» Work order:
From the Canon camera post below, return word for word the stretch that starts at the words "Read - Canon EOS-1Ds" and stops after "optical zoom lens.".

*** Opening Passage ***

Canon's turn: the EOS-1Ds Mark II digital SLR, the PowerShot SD20, the PowerShot SD200, and the PowerShot SD300
Alright, rounding things out, Canon dropped four new cameras on us today, including that EOS-1Ds Mark digital SLR that we speculated about yesterday, the PowerShot SD20, the PowerShot SD200, and the PowerShot SD300. Here's the dirt on each of them:
Just like everyone expected, the EOS-1Ds Mark II is Canon's 16.7 megapixel follow-up to the EOS-1Ds, which bumps up the megapixel count by nearly six million and sports faster continuous shooting of 4 fps. Other upside: a new 802.11g attachment so you can wireless beam your photos back to a PC over a WiFi network (yep, Nikon has one of those, too).
Read - Canon EOS-1Ds Mark II
Canon's smallest five megapixel digital camera, the PowerShot SD20 will come in four different colors (they even have faux impressive-sounding names like Platinum Silver, Midnight Blue, Bordeaux Red and Storm Grey) and is really small and all that, but they cut one big corner to get there: no optical zoom lens.
Read - Canon PowerShot SD20
Except for the difference in resolution, the threemegapixel PowerShot SD200 and the four megapixel PowerShot SD300 (pictured above) are essentially the same camera. Both have a 3x optical zoom lens and are just eight-tenths of an inch thick.

*** Closing Passage ***
*** Opening Data supplied ***

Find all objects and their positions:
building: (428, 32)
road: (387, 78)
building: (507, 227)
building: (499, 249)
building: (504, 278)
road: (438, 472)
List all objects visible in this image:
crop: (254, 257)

*** Closing Data supplied ***
*** Opening Data supplied ***

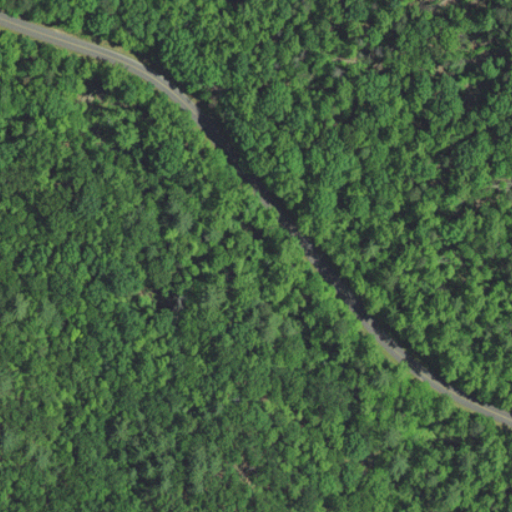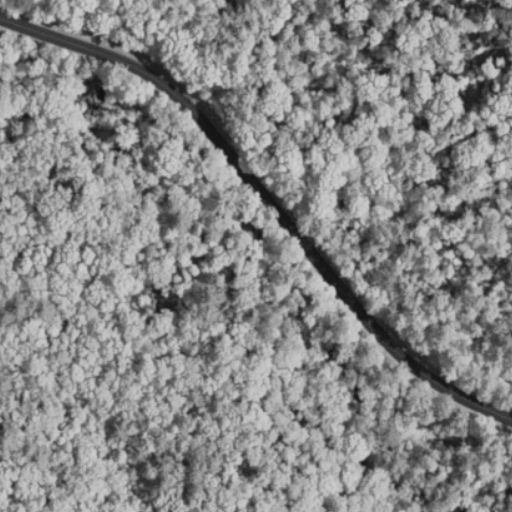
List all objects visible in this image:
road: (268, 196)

*** Closing Data supplied ***
*** Opening Data supplied ***

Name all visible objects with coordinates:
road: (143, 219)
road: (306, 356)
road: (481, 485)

*** Closing Data supplied ***

» Solution to this problem:
Read - Canon EOS-1Ds Mark II
Canon's smallest five megapixel digital camera, the PowerShot SD20 will come in four different colors (they even have faux impressive-sounding names like Platinum Silver, Midnight Blue, Bordeaux Red and Storm Grey) and is really small and all that, but they cut one big corner to get there: no optical zoom lens.